After making several runs for the $1.4250 mark over the last few months, the British pound has finally managed to break through this stubborn resistance level and is now eying the most recent high of $143.50 reached in late January.
If it also manages to break this level, it will mark the 2nd highest position since the Brexit vote and may leave the door open for further gains which will bring it within reach of levels before the UK voted to leave the EU.
Even retail sales data from the US released today from the US, which showed a figure of 0.6 percent against analysts’ expectations for a figure of 0.4 percent failed to dent enthusiasm for the pound, and it seems that currently the Sterling is the favorite of the forex markets.
Many are attributing the gains to rate hikes that are expected to be delivered by the Bank of England this year, with the first one predicted in May and depending on who you asked, is already 100 percent factored into the market.
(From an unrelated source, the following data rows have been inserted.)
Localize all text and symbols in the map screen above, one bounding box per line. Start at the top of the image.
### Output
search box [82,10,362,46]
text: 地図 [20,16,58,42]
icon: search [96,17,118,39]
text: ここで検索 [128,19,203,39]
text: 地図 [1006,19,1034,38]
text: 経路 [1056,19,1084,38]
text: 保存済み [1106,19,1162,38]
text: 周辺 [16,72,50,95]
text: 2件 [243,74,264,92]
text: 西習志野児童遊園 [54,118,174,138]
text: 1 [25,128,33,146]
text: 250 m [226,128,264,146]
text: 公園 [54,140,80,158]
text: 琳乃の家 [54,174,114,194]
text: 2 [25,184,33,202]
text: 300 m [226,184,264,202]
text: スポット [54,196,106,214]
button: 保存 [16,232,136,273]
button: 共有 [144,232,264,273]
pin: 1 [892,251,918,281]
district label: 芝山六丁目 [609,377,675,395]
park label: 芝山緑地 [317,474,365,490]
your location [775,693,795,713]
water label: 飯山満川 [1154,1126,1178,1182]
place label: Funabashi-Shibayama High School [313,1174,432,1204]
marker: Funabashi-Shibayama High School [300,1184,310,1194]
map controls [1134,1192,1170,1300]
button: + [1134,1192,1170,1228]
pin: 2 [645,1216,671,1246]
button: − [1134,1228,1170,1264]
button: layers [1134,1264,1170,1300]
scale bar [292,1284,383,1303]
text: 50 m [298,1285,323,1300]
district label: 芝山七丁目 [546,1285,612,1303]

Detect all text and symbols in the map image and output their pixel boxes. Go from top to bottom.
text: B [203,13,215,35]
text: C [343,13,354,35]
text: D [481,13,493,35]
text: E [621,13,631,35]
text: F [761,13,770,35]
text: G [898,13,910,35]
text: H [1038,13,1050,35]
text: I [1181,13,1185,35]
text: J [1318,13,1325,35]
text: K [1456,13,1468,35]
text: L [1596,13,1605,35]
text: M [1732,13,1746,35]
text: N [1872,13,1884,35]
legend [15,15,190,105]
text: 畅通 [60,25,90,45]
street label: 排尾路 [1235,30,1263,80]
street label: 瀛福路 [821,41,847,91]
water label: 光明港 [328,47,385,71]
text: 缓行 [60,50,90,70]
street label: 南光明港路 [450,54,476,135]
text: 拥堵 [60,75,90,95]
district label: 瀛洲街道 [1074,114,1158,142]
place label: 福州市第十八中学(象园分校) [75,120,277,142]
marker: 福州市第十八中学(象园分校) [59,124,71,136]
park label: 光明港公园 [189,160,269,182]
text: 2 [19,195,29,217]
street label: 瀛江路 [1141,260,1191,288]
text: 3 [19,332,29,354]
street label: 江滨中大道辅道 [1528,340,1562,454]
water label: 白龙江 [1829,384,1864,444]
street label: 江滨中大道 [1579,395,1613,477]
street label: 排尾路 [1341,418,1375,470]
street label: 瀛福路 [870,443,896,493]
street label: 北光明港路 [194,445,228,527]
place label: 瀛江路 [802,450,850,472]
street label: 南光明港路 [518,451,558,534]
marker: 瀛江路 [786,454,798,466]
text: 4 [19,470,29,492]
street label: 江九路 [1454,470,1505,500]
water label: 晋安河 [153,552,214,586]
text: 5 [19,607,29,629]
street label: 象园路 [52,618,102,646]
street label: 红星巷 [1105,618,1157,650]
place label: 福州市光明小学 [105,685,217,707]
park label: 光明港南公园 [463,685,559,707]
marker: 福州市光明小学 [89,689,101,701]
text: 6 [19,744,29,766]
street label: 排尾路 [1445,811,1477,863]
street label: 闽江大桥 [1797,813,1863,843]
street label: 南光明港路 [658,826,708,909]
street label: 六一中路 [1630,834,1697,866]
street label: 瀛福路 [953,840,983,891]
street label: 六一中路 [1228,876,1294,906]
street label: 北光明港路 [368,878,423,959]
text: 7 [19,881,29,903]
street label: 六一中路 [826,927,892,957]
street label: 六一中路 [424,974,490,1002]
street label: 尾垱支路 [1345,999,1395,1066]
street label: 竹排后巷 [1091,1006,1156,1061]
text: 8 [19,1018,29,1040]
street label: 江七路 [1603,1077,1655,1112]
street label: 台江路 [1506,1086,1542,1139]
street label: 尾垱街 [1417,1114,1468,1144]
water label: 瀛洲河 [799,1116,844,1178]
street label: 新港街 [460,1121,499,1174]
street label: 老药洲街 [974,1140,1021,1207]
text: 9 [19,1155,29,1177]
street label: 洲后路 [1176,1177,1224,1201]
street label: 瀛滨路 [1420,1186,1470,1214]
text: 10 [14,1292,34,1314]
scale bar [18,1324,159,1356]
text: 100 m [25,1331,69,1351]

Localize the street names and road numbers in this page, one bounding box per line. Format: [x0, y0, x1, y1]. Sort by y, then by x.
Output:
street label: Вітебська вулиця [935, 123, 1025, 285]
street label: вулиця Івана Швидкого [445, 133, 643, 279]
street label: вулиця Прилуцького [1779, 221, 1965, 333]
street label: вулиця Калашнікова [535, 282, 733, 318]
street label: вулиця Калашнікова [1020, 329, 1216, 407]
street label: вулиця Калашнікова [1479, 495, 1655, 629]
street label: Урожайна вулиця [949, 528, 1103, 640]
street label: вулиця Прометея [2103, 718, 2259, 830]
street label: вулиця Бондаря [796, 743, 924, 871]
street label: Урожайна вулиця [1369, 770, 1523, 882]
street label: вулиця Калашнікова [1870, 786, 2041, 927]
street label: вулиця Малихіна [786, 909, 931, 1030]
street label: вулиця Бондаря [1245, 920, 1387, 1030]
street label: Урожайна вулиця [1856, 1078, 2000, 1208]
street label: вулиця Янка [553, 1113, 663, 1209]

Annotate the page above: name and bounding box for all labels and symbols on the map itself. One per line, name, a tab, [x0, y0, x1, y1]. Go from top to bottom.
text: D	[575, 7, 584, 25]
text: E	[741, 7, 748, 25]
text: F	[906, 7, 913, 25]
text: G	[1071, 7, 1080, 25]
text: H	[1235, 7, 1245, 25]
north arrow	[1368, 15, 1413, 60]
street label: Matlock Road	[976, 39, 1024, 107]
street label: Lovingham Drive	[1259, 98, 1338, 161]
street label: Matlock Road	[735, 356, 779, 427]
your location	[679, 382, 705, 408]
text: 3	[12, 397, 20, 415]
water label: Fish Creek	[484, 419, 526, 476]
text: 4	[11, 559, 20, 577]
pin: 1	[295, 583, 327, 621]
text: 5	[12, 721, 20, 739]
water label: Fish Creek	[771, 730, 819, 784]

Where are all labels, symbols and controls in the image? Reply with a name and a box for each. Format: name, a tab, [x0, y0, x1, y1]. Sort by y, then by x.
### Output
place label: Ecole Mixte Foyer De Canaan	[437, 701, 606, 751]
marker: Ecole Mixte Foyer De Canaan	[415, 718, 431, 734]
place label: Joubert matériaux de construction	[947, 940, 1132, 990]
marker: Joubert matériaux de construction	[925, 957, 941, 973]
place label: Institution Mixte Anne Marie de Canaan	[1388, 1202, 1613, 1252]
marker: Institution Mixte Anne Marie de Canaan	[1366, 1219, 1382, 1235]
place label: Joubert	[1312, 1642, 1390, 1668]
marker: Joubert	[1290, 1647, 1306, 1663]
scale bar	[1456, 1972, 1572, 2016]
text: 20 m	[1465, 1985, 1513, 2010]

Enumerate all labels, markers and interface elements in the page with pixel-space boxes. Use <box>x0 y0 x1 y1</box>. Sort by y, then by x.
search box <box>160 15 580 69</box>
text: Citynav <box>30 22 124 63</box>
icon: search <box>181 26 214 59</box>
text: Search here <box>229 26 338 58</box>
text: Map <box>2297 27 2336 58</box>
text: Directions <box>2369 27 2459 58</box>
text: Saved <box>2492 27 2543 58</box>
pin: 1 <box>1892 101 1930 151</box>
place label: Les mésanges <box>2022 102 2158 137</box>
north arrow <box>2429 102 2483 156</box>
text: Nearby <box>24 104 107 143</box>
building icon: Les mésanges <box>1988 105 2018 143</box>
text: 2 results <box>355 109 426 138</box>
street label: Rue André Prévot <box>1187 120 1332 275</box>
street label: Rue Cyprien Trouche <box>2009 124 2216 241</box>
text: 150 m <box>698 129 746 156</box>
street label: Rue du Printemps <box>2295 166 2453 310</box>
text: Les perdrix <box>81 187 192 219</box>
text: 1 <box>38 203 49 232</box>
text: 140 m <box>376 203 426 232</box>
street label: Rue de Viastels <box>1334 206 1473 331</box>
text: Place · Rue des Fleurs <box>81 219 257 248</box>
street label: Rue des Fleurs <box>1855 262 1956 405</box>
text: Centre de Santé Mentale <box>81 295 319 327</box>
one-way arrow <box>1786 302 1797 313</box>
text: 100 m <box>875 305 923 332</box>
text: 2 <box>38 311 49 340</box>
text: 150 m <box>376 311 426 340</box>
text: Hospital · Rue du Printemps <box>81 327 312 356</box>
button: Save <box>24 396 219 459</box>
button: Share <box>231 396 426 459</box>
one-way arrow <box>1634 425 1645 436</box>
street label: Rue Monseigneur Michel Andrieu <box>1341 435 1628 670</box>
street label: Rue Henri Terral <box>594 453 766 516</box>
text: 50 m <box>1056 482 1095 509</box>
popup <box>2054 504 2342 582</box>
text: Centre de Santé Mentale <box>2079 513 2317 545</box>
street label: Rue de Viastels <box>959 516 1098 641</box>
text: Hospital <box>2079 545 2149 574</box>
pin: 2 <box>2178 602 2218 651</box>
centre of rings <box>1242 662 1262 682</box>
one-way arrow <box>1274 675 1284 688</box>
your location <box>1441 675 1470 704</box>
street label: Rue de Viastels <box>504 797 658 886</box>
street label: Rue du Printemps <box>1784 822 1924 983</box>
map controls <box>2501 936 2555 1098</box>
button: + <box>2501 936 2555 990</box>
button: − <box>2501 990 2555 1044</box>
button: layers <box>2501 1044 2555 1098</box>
Some say the pound has risen strongly on the assumption that the BOE will lift rates more than once this year to bring down inflation, which is currently running at nearly 3 percent, which is well above the central bank’s target rate of 2 percent.
Some say however that investors should be wary of taking positions in the pound on the basis of more rate rises after may because that scenario is is far from a done deal.
"We don’t buy into the current market pricing of Bank of England and while a hike in May seems settled, there is no big reason to expect Bank of England to hike anytime soon thereafter. Therefore, we are also very skeptical about the fundamentals behind the recent GBP strengthening," Andreas Steno Larsen, senior strategist at Nordea Bank.